The prime minister summoned 5,000 top BN leaders on Sunday today as though to 'brainwash' them over the oil hike issue so that they can rebut the criticisms from the opposition and NGOs. He repeated three points: First, that there are still subsidies making Malaysia's oil cheaper than its neighbours. Second, Petronas has contributed RM31 billion to the country's coffers (though he did not touch on the call for opening its books for public scrutiny). Third, Malaysia could become a net oil importer due to consumers' 'wastefulness'.
What a joke. Firstly, oil is a national asset like a cake - you choose how much to eat for yourself and how much to sell. Somehow, some `free market' fundamentalists claim that the only 'market morality' is to sell all and use the proceeds on something else. There is no need to argue too much over such a simple logic.
Secondly, if Malaysia needs more oil than we have, what is wrong with importing it like many other countries do?
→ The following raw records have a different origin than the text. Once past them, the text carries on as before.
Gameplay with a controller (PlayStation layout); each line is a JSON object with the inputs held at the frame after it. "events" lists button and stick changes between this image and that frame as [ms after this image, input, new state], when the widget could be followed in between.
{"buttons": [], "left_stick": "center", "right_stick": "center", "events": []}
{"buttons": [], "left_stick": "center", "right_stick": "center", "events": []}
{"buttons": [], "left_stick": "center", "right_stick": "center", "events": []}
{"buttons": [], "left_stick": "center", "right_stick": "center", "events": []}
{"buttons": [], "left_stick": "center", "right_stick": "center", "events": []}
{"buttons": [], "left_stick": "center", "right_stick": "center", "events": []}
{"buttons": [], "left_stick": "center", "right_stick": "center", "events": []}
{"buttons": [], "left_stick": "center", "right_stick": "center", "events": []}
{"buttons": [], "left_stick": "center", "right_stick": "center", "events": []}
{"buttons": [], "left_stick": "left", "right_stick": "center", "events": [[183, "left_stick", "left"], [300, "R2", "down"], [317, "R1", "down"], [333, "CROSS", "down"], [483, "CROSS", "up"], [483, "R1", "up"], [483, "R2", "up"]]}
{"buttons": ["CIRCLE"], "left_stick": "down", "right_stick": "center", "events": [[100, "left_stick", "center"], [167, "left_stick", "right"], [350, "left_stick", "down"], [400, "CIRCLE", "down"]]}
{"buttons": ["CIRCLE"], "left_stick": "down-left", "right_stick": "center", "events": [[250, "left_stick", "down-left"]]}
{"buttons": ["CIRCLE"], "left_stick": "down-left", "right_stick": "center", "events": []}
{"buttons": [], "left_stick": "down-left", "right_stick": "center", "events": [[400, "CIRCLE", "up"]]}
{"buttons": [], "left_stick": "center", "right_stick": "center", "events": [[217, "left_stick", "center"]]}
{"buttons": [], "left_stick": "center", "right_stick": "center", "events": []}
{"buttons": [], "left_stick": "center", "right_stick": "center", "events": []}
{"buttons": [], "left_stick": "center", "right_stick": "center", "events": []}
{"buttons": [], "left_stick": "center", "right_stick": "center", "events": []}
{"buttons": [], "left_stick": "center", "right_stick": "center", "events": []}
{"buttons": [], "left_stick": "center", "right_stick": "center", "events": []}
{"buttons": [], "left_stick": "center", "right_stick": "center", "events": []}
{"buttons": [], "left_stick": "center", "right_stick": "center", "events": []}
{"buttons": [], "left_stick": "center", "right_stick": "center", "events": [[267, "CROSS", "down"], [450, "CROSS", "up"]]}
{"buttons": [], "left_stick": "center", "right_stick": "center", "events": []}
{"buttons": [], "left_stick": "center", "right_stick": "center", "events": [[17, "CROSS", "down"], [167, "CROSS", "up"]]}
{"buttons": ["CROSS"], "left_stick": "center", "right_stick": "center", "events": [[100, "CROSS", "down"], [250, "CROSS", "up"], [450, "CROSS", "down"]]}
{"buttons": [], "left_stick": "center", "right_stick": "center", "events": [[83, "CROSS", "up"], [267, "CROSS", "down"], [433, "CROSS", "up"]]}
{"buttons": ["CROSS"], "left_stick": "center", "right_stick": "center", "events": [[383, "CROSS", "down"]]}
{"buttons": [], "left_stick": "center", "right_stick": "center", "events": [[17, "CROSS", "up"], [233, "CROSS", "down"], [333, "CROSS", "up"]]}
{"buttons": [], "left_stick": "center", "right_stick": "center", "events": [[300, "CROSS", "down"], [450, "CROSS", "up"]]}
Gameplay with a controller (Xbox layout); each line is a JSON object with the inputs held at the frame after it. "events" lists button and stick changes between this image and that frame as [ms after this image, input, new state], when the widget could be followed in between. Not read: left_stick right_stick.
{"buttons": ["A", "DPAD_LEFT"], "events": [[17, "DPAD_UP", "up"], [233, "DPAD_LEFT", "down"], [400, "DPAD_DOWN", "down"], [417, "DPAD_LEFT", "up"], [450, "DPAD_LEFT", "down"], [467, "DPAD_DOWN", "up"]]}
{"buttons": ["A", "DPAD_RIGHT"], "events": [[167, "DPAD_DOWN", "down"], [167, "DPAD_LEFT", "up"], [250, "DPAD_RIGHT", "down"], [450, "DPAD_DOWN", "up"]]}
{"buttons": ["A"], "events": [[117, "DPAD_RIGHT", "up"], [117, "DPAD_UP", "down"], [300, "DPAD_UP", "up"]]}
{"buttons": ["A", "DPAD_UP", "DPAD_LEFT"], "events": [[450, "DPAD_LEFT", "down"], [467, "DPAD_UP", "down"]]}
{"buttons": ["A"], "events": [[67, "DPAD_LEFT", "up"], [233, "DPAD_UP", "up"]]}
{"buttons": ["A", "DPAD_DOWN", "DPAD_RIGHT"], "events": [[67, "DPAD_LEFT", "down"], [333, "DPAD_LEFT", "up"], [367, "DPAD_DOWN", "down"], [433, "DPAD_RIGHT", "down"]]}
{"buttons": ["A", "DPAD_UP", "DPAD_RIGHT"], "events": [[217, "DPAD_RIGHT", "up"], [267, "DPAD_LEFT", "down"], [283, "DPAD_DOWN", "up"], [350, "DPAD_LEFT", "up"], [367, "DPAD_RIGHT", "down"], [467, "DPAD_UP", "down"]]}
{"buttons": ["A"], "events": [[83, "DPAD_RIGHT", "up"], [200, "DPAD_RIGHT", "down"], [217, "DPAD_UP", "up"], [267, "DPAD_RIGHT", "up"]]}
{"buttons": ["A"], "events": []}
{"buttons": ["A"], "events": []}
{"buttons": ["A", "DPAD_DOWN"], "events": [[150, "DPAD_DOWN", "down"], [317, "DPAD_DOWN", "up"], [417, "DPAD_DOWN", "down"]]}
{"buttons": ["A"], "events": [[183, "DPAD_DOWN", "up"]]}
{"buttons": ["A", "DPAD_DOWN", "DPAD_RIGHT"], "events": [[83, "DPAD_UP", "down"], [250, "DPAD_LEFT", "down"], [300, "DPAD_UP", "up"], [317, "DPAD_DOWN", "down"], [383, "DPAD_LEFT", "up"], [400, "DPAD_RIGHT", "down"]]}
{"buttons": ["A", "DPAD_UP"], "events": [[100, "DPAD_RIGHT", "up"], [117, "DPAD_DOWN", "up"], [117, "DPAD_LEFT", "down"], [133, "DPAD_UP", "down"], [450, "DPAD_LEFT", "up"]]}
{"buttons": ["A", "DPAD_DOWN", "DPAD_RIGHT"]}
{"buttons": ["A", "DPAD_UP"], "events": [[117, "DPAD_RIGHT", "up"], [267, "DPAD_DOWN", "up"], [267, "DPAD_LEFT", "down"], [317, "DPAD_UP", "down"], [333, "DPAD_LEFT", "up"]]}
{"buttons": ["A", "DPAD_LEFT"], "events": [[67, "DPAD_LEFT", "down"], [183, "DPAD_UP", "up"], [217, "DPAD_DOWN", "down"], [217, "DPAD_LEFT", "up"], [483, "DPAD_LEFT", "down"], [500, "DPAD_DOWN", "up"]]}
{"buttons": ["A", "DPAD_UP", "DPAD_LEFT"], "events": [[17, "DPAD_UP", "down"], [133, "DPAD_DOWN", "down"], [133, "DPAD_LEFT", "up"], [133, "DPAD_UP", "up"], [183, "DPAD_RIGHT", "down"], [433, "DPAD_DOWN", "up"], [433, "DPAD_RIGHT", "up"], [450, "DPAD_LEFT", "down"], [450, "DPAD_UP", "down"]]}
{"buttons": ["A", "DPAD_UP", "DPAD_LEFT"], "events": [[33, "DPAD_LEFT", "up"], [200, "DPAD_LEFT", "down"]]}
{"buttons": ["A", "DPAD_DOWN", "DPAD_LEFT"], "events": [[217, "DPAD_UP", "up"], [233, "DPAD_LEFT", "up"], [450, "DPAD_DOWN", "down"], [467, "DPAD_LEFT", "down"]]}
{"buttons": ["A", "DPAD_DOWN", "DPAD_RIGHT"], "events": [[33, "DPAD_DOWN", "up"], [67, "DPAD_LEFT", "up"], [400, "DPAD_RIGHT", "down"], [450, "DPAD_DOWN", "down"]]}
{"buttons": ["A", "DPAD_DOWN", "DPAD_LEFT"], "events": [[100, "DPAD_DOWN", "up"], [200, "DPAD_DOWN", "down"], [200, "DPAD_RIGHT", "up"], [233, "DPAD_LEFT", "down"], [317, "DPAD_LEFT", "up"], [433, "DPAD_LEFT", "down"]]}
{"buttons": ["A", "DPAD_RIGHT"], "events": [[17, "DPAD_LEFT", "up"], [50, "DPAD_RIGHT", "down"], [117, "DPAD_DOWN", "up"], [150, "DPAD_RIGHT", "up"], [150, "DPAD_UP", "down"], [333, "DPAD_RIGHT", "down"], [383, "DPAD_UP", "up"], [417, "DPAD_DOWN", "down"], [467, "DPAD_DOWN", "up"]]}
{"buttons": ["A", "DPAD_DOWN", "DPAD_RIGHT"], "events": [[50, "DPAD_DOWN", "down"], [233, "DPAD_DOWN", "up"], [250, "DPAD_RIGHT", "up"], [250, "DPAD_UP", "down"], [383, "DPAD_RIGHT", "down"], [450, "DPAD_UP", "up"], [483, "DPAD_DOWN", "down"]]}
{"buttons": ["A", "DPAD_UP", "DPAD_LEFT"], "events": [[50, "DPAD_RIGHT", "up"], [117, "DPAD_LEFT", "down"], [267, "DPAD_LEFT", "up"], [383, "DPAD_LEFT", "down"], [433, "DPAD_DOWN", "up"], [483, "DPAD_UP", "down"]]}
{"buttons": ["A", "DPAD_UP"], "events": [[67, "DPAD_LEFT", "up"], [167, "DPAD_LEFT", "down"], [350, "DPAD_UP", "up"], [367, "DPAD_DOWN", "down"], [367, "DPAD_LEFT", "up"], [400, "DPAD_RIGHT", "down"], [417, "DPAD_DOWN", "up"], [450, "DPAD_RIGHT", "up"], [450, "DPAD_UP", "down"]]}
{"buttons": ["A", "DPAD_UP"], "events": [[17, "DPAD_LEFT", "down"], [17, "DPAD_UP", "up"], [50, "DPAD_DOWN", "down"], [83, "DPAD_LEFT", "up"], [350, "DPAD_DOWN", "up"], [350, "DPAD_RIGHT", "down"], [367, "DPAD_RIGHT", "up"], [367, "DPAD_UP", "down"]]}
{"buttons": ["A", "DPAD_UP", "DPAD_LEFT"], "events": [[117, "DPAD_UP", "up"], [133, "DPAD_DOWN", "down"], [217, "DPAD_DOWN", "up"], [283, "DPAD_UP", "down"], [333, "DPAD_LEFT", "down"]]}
If the oil is put to productive use we should be happy because we stand to add value to our products and make more money than that we need for importing the oil. Look at how oil importing countries like Japan, China, Singapore are booming economically. In real terms, exporting raw petroleum is at the bottom of the value-added chain - the refineries and the petrochemical industries are the bigger earners from this raw energy source. May be the politicians who are cushioned by easy oil money will feel threatened because they don't see the above economic logic. To them the unthinkable is: Malaysia will sink into a hell when we become net oil importer. What scare-mongering.
Thirdly and the worst joke of all is that any oil price below the world market's will cause people to be 'wasteful' as though oil is costless currently. Actually, everyday transport and cooking costs are already quite thrifty and there is a limit how far we can lessen them. The real waste comes from two structural sources, firstly outdated technology and lousy town planning which assumes greater role for private transport than public transport and secondly the government's own wastefulness where project costs are jacked up many times by crony companies.
The government is the one who needs to be 'jimat cermat' - not the people who already work multiple jobs to make ends meet. So this gives a strong argument for oil subsidies in that it is better for the people to use the oil wealth directly (like eating the cake) than to allow it to go around the market and into the wasteful government's hands.
So the prime minister thought that the people are stupid and he wanted his 5,000 'leaders' to come to him to get 'tips' on how to refute the critics. Why did he never think of using a more modern and energy-saving technology like teleconferencing to address them rather than making them spend more money on travelling?
This explains the government's wastefulness part. The PM may not be aware that this drastic oil price hike is truly a gamble. The people who are pliant do not asked to be taken for a ride, they have their limits to being bullied.